Let me know what you think and I am happy to make changes accordingly!

[thearossman]

This is really helpful, thank you! I agree with all of this. Two thoughts --

(1)
There are a few issues with UDP connections in Retina right now, to be honest. What you observe around drops spiking after a few minutes is pretty consistent for UDP protocols across the board.

• The timer wheel will age out connections eventually, so lower timeouts help -- but this also risks prematurely aging out UDP connections that are actually still valid (e.g., an IoT device that occasionally pings a controller).
• One development task on the back-burner is to improve UDP connection handling, such as using different heuristics for timeouts.

So, for a QUIC-specific experiment, decreasing the connection timeout (see the config file) makes a lot of sense and is definitely sufficient!

(2)
For a dev solution, I like your option 1 -- stop parsing when there's no more interesting parsable information. For QUIC performance or adoption, a user can subscribe to Connection metadata (connection duration, size, num packets, etc.) and filter for QUIC (could mean writing a subscribable type that delivers parsed QUIC data + connection metadata).

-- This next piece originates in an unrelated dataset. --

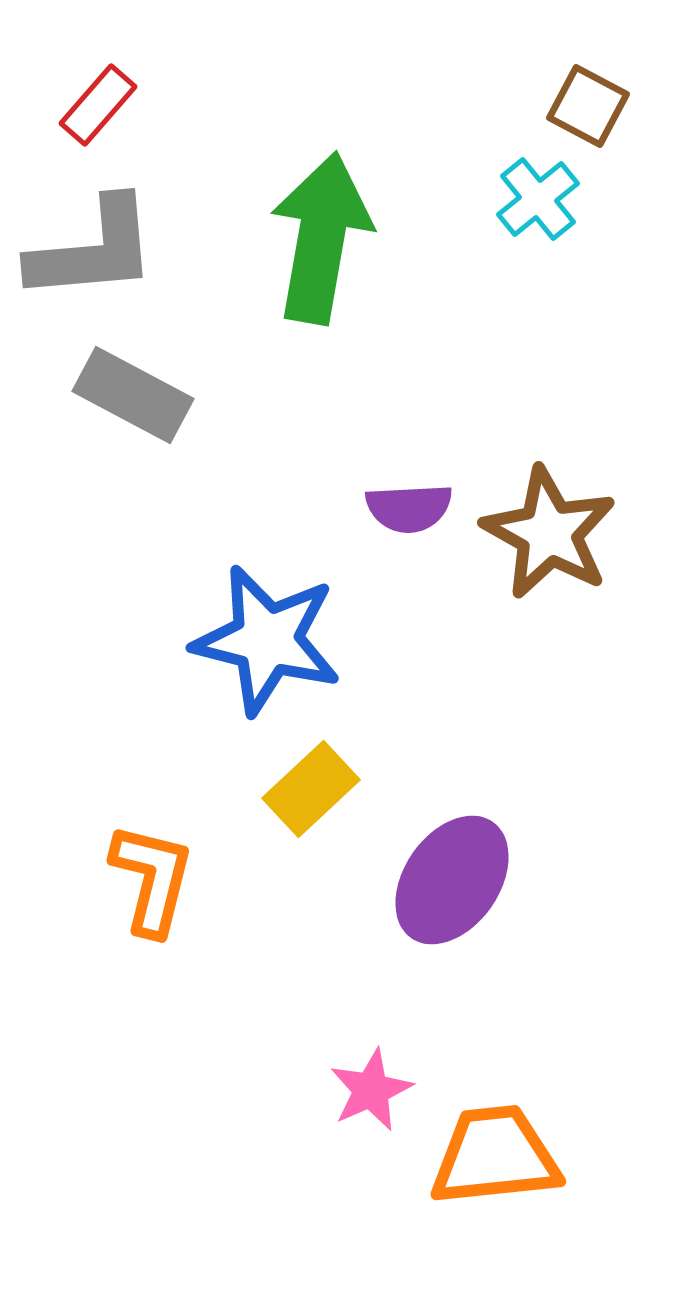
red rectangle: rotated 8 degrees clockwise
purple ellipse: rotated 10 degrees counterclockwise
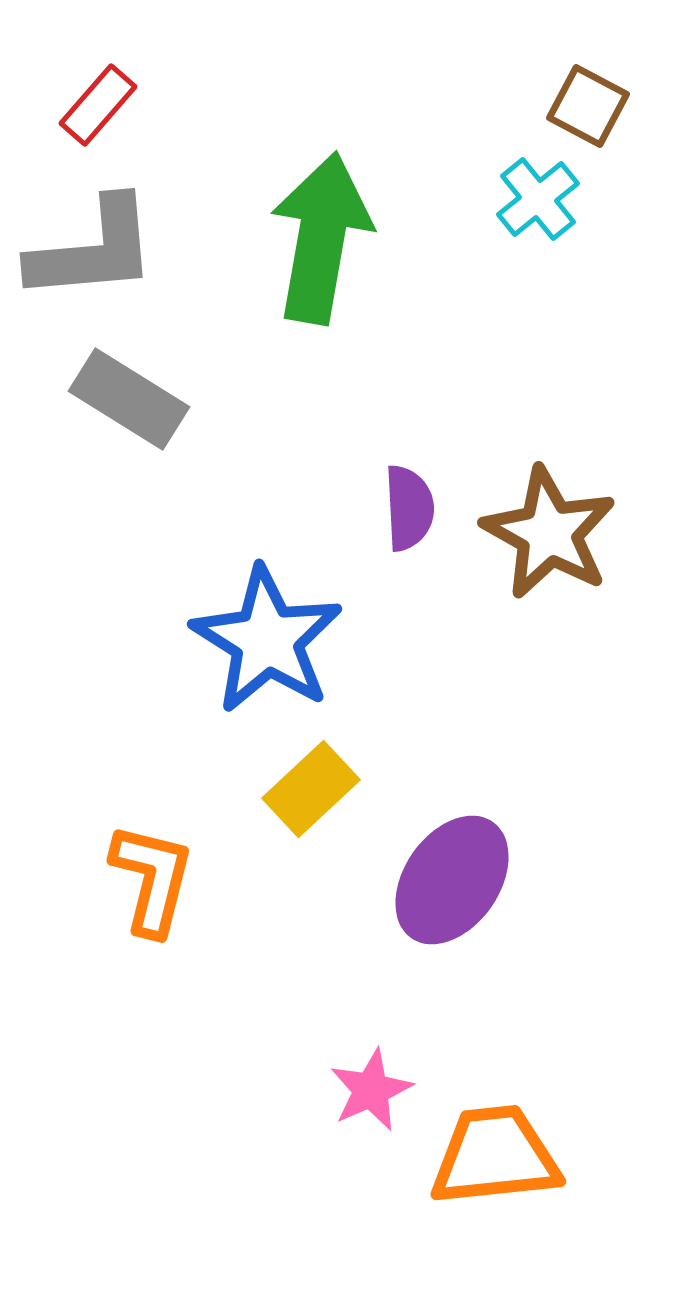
gray rectangle: moved 4 px left, 4 px down; rotated 4 degrees clockwise
purple semicircle: rotated 90 degrees counterclockwise
blue star: rotated 18 degrees clockwise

Maybe one clarification is that "stop tracking the connection" is different from "stop parsing". The former is dependent on both the filter and the subscribable type. The latter is dependent on the filter only (match_state, nomatch_state, ParseResult).

Some examples:

(1) If a user filters for TLS and subscribes to a type that is Level::Connection, then the connection will still be tracked until termination or timeout -- that's when the subscribable type is ready to stop tracking the data. You still get reasonable performance because parsing is expensive, and TLS is considered "done parsing" after the handshake.
(2) If a user filters for TLS and subscribes to TLS handshakes, then the handshake is delivered when it's parsed. After that, the connection won't be tracked; there won't be another handshake.
(3) HTTP is a bit different, since there can be multiple HTTP txns per connection; session match state == start parsing again.

I'm thinking for QUIC, we can stop parsing if we don't think there will be more interesting information (ParseResult::Done) and once we have the first session (match/nomatch state).

Lots of info here - does that make sense to you?

[sippejw]

That makes sense to me! Thank you for the clarification, I am still trying to wrap my head around all of the nuances of Retina.

The latest commits add a return state for when the first short header packet is seen. This packet can't be sent until at least one of the hosts has completed the handshake. So it will be well after the initial packets are sent. Let me know what you think of this solution.

[thearossman]

This makes sense based on my understanding of QUIC, which is admittedly not super deep. Trusting you for the deeper QUIC expertise and experience with what's useful from QUIC parsing, but the output and perf look good to us. Going to merge!